食事? 運動? 世界最高齢だった117歳女性、長寿の秘密は遺伝子と生活習慣

 2024年に117歳168日でこの世を去った世界最高齢のマリア・ブラニャス・モレラさんの長寿の秘密が「遺伝子」と「生活習慣」だったとする研究結果が公表された。

 英ガーディアンと米ニューヨーク・タイムス(NYT)が報じた。それによるとスペインのホセ・カレーラス白血病研究所とバルセロナ大学の研究チームがブラニャスさんの生体サンプルと生活習慣を分析し、その結果が9月24日付のセル・リポーツ・メディシン誌に掲載された。

【写真】2024年8月に117歳で死去したマリア・ブラニャス・モレラさん

 ブラニャスさんは1907年に米サンフランシスコで生まれ、8歳で両親の出身地であるスペインに渡った。ブラニャスさんは2回の世界大戦、スペイン内戦、スペイン風邪、コロナ禍の全てを経験し、113歳でコロナにも感染したが回復した。2023年から、死去するまで世界最高齢者だった。
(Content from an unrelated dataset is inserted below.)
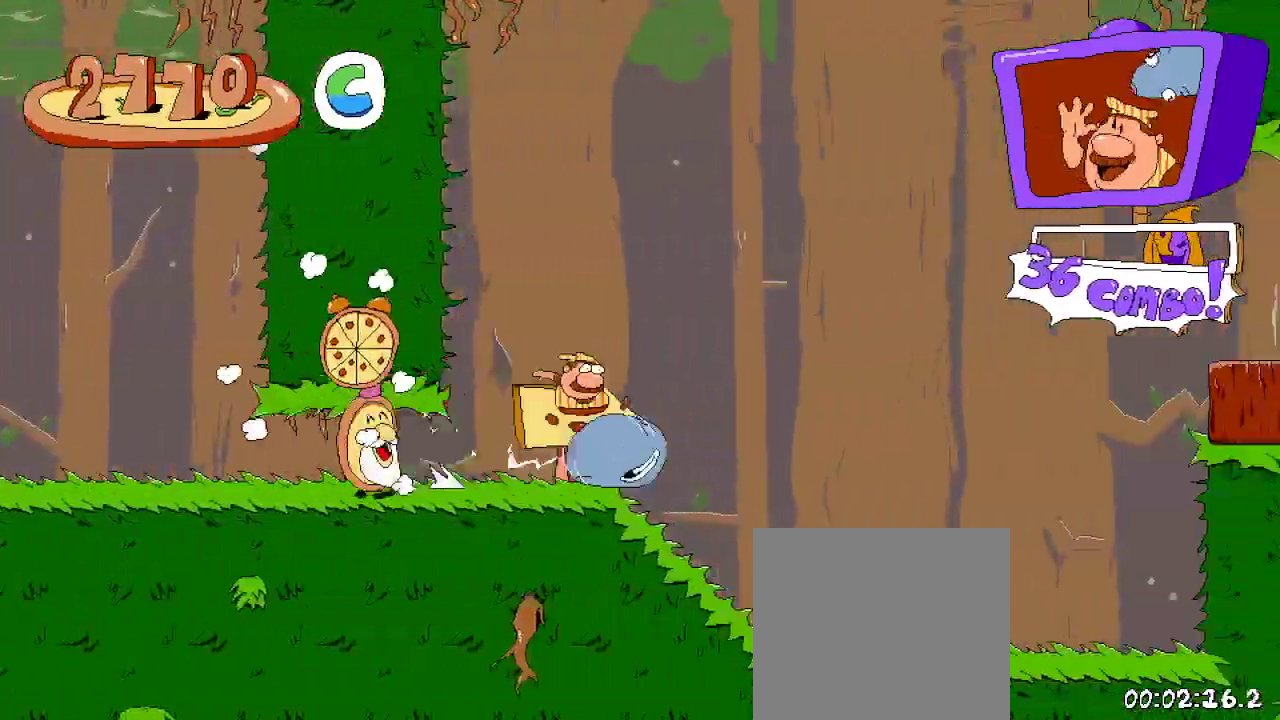
{"buttons": ["R2", "DPAD_RIGHT"], "left_stick": "center", "right_stick": "center", "events": []}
 息子は52歳で死亡したが、2人の娘は92歳と94歳だ。親戚はアルツハイマー、がん、結核、心臓疾患などで死亡したという。

 研究チームは死去の1年前にブラニャスさんの血液、尿、便などから得た遺伝体、転写体、タンパク質体、微生物群などに基づいて生物学的プロフィールを作成し分析した。ブラニャスさんは生前「私についてしっかり研究して他の人を助けてほしい」と医師らに伝えていたという。

 分析の結果、ブラニャスさんから老化の典型的な兆候が確認された。染色体末端小粒(テロメア)の消耗、非正常B細胞集団、白血病・炎症性疾患のリスクを高めるクローン性造血など老化の兆候が見られたと研究チームは伝えた。ただしブラニャスさんの末端小粒は特に短く、細胞分裂の回数を制限し逆にがんの発病を抑制した可能性が考えられるという。

 DNA検査では心臓や脳の細胞を疾病や認知症から守る遺伝子変異が発見された。全身の炎症数値が低く、がんや糖尿病のリスクが抑えられ、コレステロールや脂肪の代謝も円滑だった。

 これらの結果についてNYTは「ブラニャスさんは長寿を予測できる変異を持っており、遺伝的に宝くじに当選したようなものだ」と紹介した。研究チームのリーダーを務めたマネル・エステレル博士も「ブラニャスさんの生物学的な年齢は少なくとも10-15歳若かった」との見方を示した。

 生活習慣も長寿にプラスに作用したようだ。ブラニャスさんは喫煙も飲酒もせず、体重も標準で、1日にヨーグルトを3回摂取した。これにより腸内細菌叢(そう)には善玉菌のビフィドバクテリウムが豊富に存在していた。

 ブラニャスさんは2001年以降は一人暮らしを続けてきたが、家族は同じ村に住み、友人たちともたびたび交流した。5年前まではピアノも演奏していた。

 エステレル博士は今回の研究について「高齢者の健康を守る新たな治療法の開発にプラスになることを期待している」とする一方で「ブラニャスさんの両親は素晴らしい遺伝子を与えてくれたが、私たちは親を選択することはできない」ともコメントした。